The Advisors' Blog

This blog features wisdom from respected compensation consultants and lawyers

June 28, 2021

SEC Says Employee Manual’s Whistleblower Restriction Violates Exchange Act

Last week, I blogged on TheCorporateCounsel.net that the SEC has issued a record amount of whistleblower awards this year. Companies need to anticipate the possibility of whistleblowers and encourage employees to raise concerns internally – but that doesn’t mean you can prohibit them from going directly to the SEC! Doing so would violate Rule 21F-17 of the Exchange Act.

Last week, the SEC announced that it had settled an enforcement action with a brokerage firm that tried to do just that, by including this provision in its employee manual and related training:

Employees are also strictly prohibited from initiating contact with any Regulator without prior approval from the Legal or Compliance Department. This prohibition applies to any subject matter that might be discussed with a Regulator, including an individual’s registration status with FINRA. Any employee that violates this policy may be subject to disciplinary action by the Firm.

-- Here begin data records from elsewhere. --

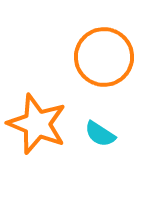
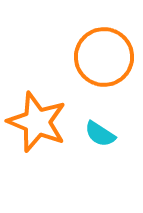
orange star: moved 2 px up
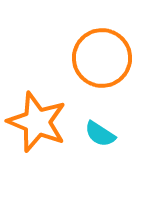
orange circle: moved 2 px left, 1 px down
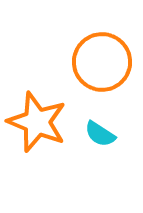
orange circle: moved 4 px down
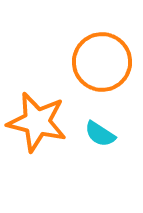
orange star: rotated 8 degrees counterclockwise
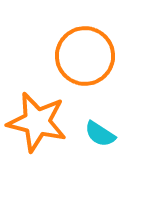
orange circle: moved 17 px left, 6 px up
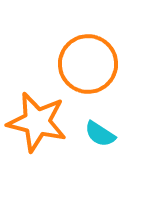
orange circle: moved 3 px right, 8 px down
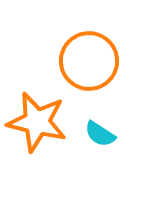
orange circle: moved 1 px right, 3 px up
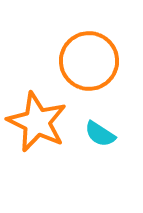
orange star: rotated 12 degrees clockwise
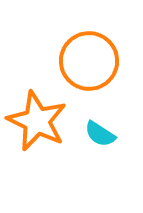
orange star: moved 1 px up
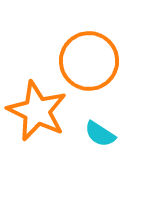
orange star: moved 10 px up
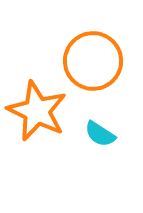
orange circle: moved 4 px right
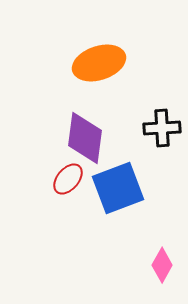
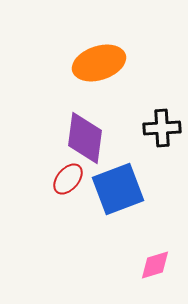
blue square: moved 1 px down
pink diamond: moved 7 px left; rotated 44 degrees clockwise
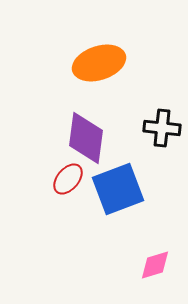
black cross: rotated 9 degrees clockwise
purple diamond: moved 1 px right
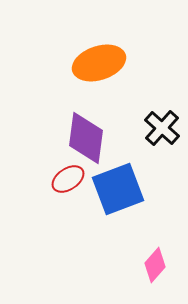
black cross: rotated 36 degrees clockwise
red ellipse: rotated 16 degrees clockwise
pink diamond: rotated 32 degrees counterclockwise
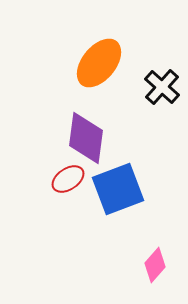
orange ellipse: rotated 33 degrees counterclockwise
black cross: moved 41 px up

The manual defined “Regulator” to include the SEC. Meanwhile, the Code of Conduct said:

Nothing in this policy or any other Company policy or agreement is intended to prohibit you (with or without prior notice to the Company) from reporting to or participating in an investigation with a government agency or authority about a possible violation of law, or from making other disclosures protected by applicable whistleblower statutes.

That wasn’t enough to save the company from being tagged in the enforcement action – nor was the finding that no employees were actually prevented from communicating with the SEC about potential violations, or that the company took no action to actually enforce the restriction or prevent communications. Although the company didn’t admit or deny the findings in the SEC order, as part of the settlement they agreed to pay about $210k, revise the manual, alert their employees to the change, and promise not to do it again. See this Stinson blog for more details.

If you haven’t reviewed your employee manual and code of conduct lately, this is a good reminder to do so. If your comp committee is evolving into a “people committee,” they might have a hand in that.